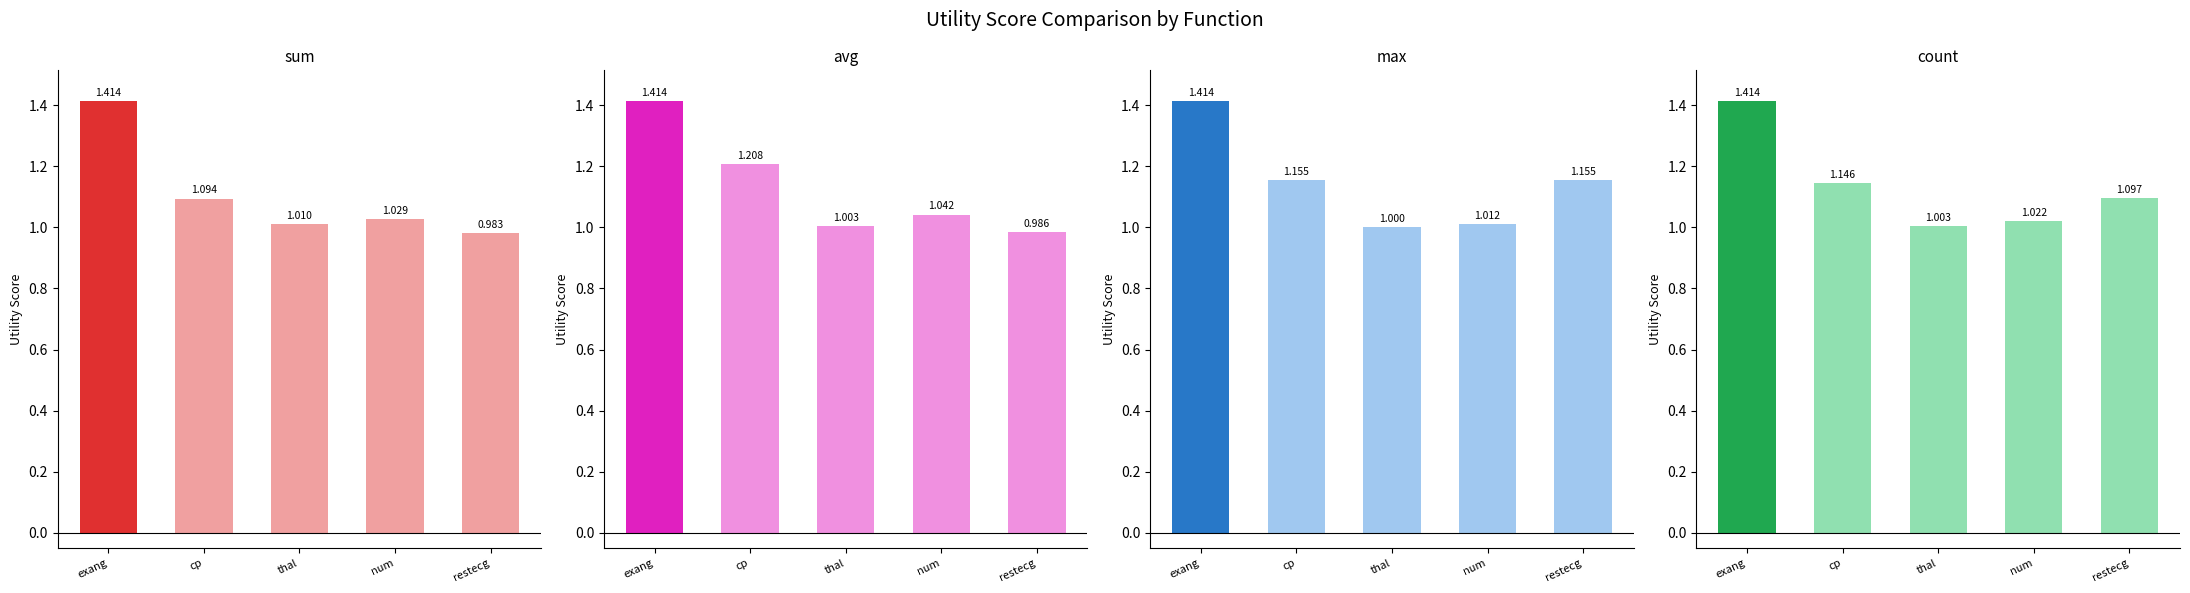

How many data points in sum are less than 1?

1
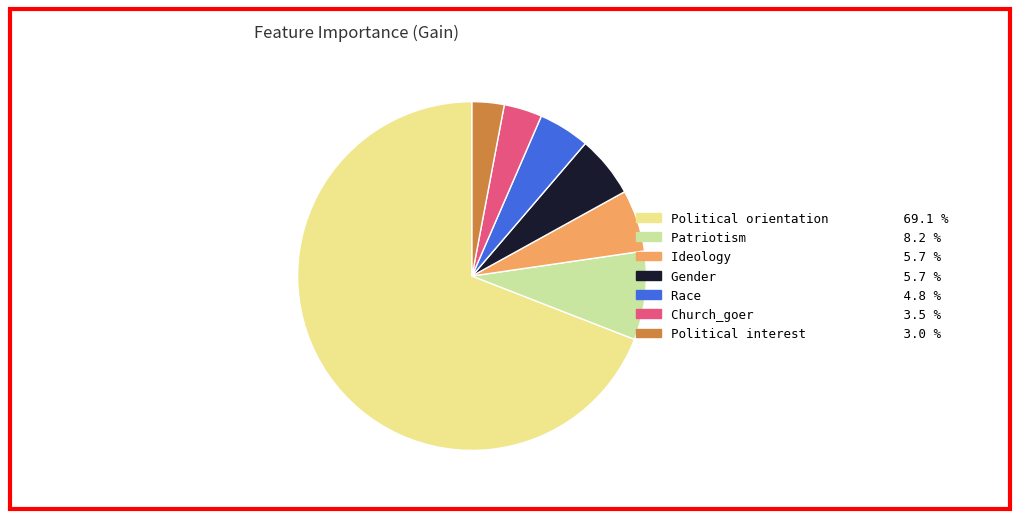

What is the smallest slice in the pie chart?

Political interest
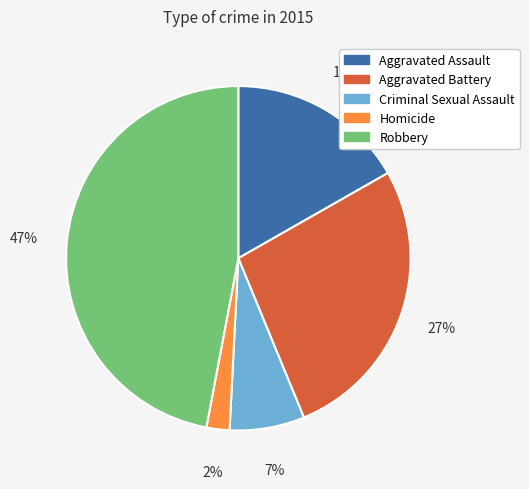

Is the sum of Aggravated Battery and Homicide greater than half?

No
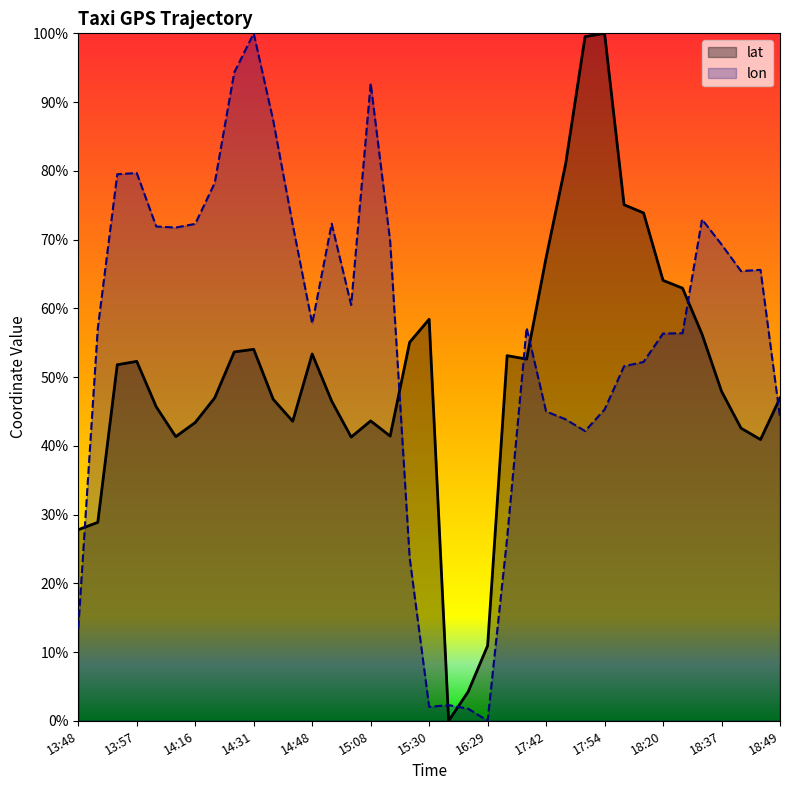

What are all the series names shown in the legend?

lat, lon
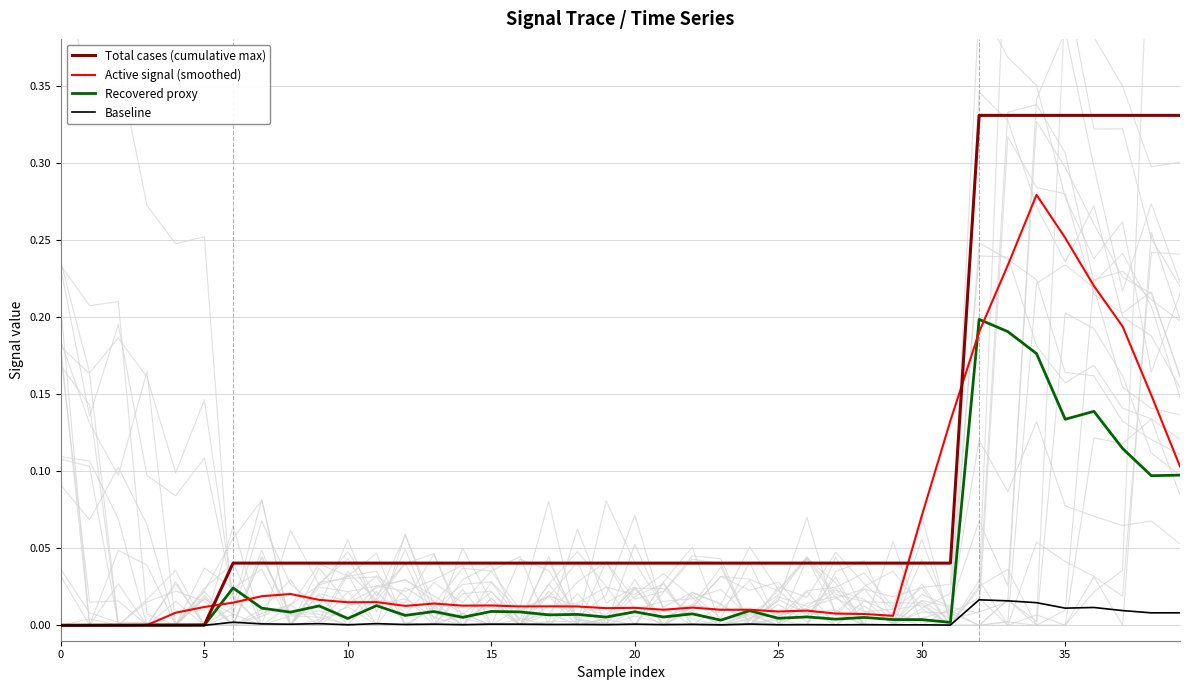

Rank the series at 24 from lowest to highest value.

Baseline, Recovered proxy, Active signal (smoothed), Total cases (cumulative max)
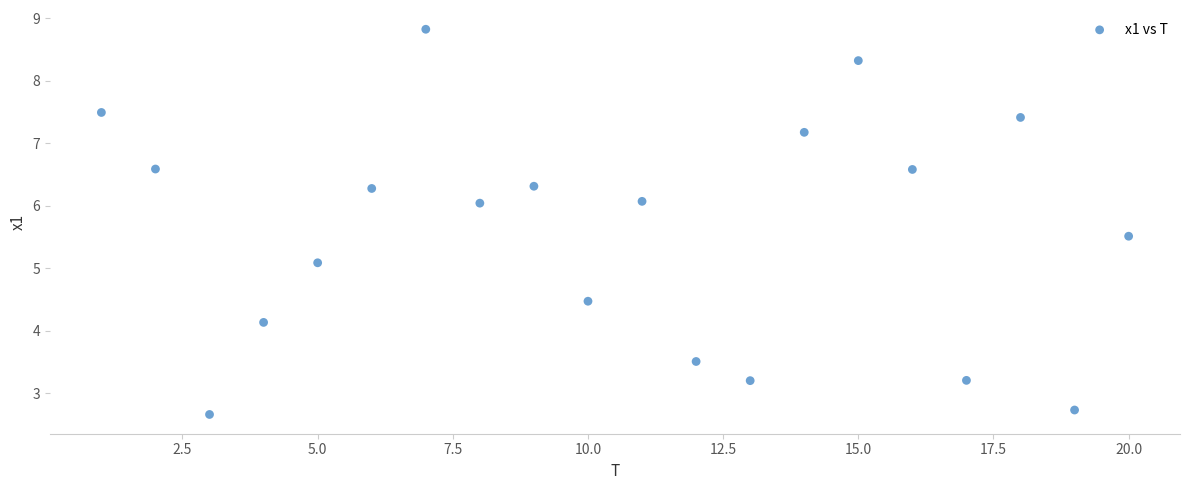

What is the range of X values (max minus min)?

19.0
● ● ● ● ●
To-do item =>
Recast the records as a Markdown table with the columns "No." and "Text". Start at the line containing "Rank the series", continue through the end of the records, skip blank lines, and leave out the pictures.

Task answer =>
| No. | Text |
|---|---|
| 1 | Rank the series at 24 from lowest to highest value. |
| 2 | Baseline, Recovered proxy, Active signal (smoothed), Total cases (cumulative max) |
| 3 | What is the range of X values (max minus min)? |
| 4 | 19.0 |